:: Given text ::
* START *

Last November you said that the political left should enforce early elections for 2016. Do you still believe this?

If we consider what is best for Hungary, than my opinion remains unchanged. Are we close to early elections? I have to reply in the negative but the question should be kept on the agenda. The idea of another three years with Orbán as leader is unacceptable to millions.

Why should the question of early elections be kept on the agenda if it has no reality?

Because it reflects what we think of the government, that we want it to change as soon as possible.

Seeing the modest support for MSZP, DK and Együtt, do you still believe that splitting MSZP apart was the right decision?

Without the challenges that the political left is facing today, exactly because there are several political players, we would be worse off if MSZP remained unchanged. The multi-player situation is what urges us to become competitive alternatives again. In a sense, the political left is experiencing the change that affected the political right in the 90’s.

From a right-wing point of view, these changes had a positive outcome as Viktor Orbán is the head of the government for the third time. The left-wing is in ruins.

I do not believe that the political left is in ruins. There are 1.5 million left-wing voters today. It is strange that Jobbik is “celebrated” by the analysts for its 1.5 million voters, while they believe the left-wing to be over, even though they have the same amount of voters.

Jobbik alone has more voters than the competing left-wing parties.

* END *

:: Exercise ::
Rewrite the stretch of the interview from "If we consider" through "unacceptable to millions.", swapping "unacceptable" for "intolerable". Base your work on the interview alone.

:: Dataset excerpt ::
* START *

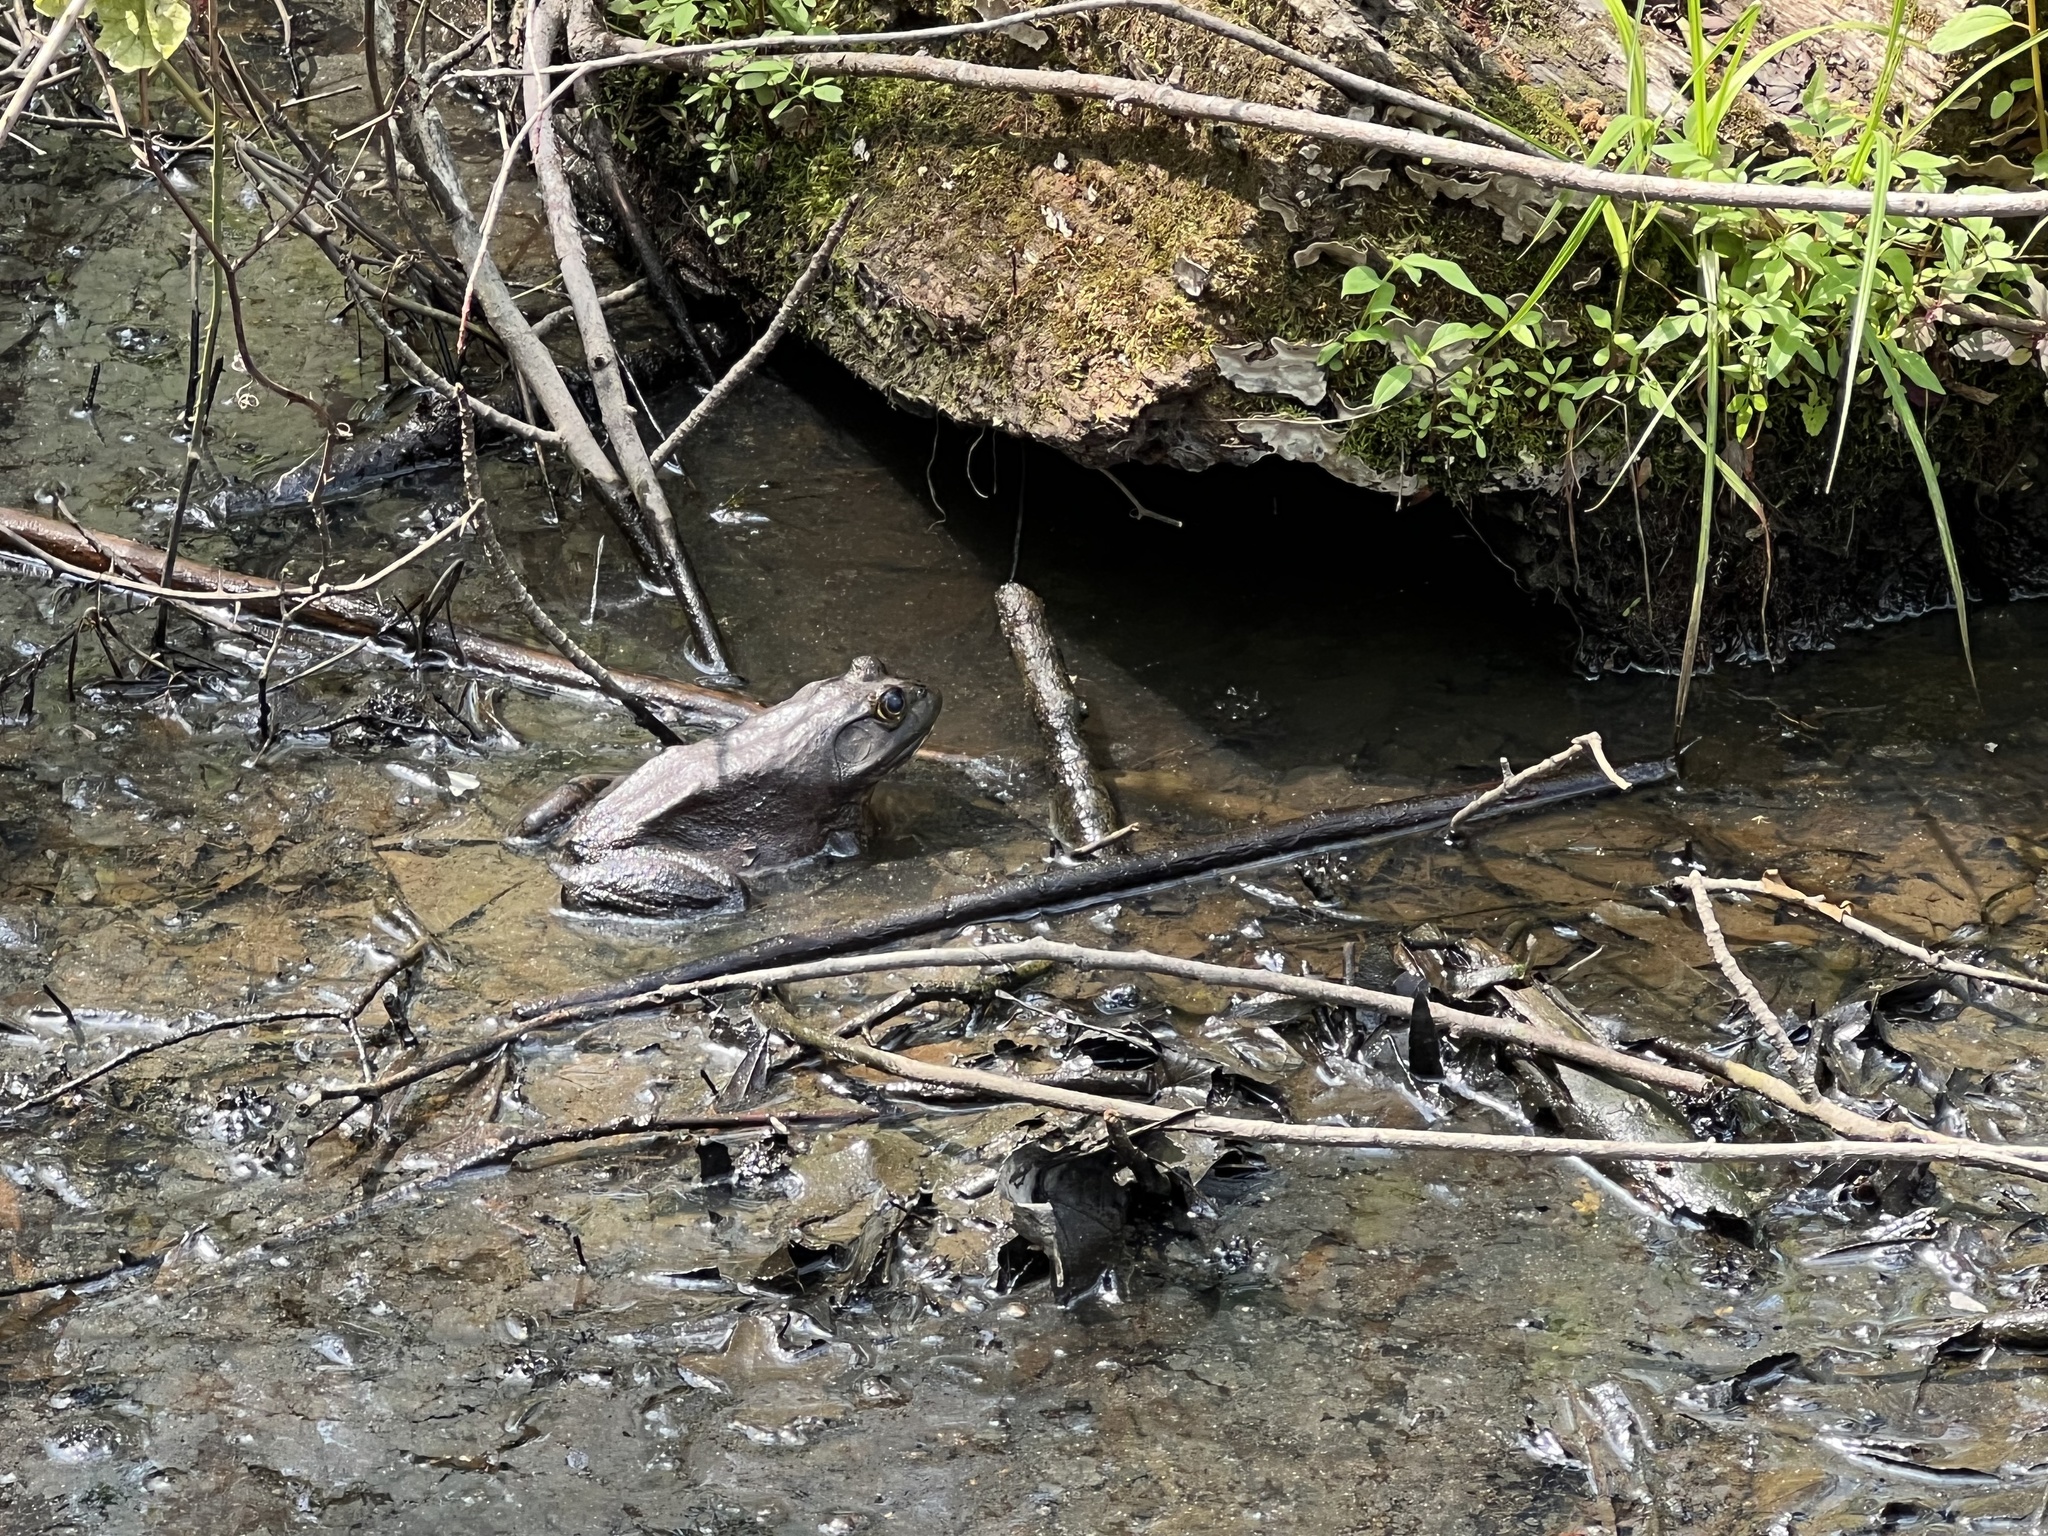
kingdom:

* END *

:: Result ::
If we consider what is best for Hungary, than my opinion remains unchanged. Are we close to early elections? I have to reply in the negative but the question should be kept on the agenda. The idea of another three years with Orbán as leader is intolerable to millions.